Code doesn't need to be "beautiful", but the beauty of code has nothing to do with maintainability. Linus once said "Bad programmers worry about the code. Good programmers worry about data structures and their relationships." The actual hard part of software is not the code, it's what isn't in the code - the assumptions, relationships, feedback loops, emergent behaviours, etc. Maintainability in that regard is about system design. Imagine software as a graph, the nodes being pieces of code and the edges being those implicit relationships. LLM's are good at generating the nodes but useless at the edges.
The only thing that seems to work is to have a validation criteria (eg. a test suite) that the LLM can use to do a guided random walk towards a solution where the edges and nodes align to satisfy the criteria. This can be useful if what you are doing doesn't really matter, like in the case of all the pet projects and tools people share. But it does matter if your program assumes responsibility somewhere, like if you're handling user data. This idea of guardrail-style programming has been around for a while, but nobody drives by bouncing off the guardrails to get to their destination, because it's much more efficient to encode what a program should do instead of what it shouldn't, which is the case with this type of mega-test-driven-development. Is it more efficient to tell someone where not to go when giving directions as opposed to telling them how to get there?

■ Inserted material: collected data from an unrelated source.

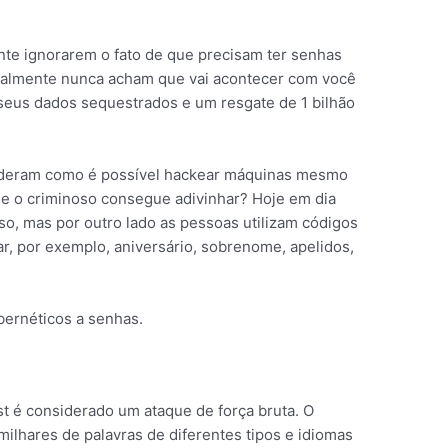
e ignorarem o fato de que precisam ter senhas
malmente nunca acham que vai acontecer com você
 seus dados sequestrados e um resgate de 1 bilhão
deram como é possível hackear máquinas mesmo
ue o criminoso consegue adivinhar? Hoje em dia
so, mas por outro lado as pessoas utilizam códigos
rar, por exemplo, aniversário, sobrenome, apelidos,
ibernéticos a senhas.
st é considerado um ataque de força bruta. O
milhares de palavras de diferentes tipos e idiomas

Take the Cloudflare Next.js experiment for example - their version passed all the Next.js tests but still had issues because the test suite didn't even come close to encoding how the system works.
So no, you still need to care about maintainability. You don't need to obsess over code aesthetics or design patterns or whatever, but you never needed to do that. In fact, more than ever programmers need to be concerned with the edges of their software and how they can guide the LLM's to generate the nodes (code) while maintaining the invariants of the edges.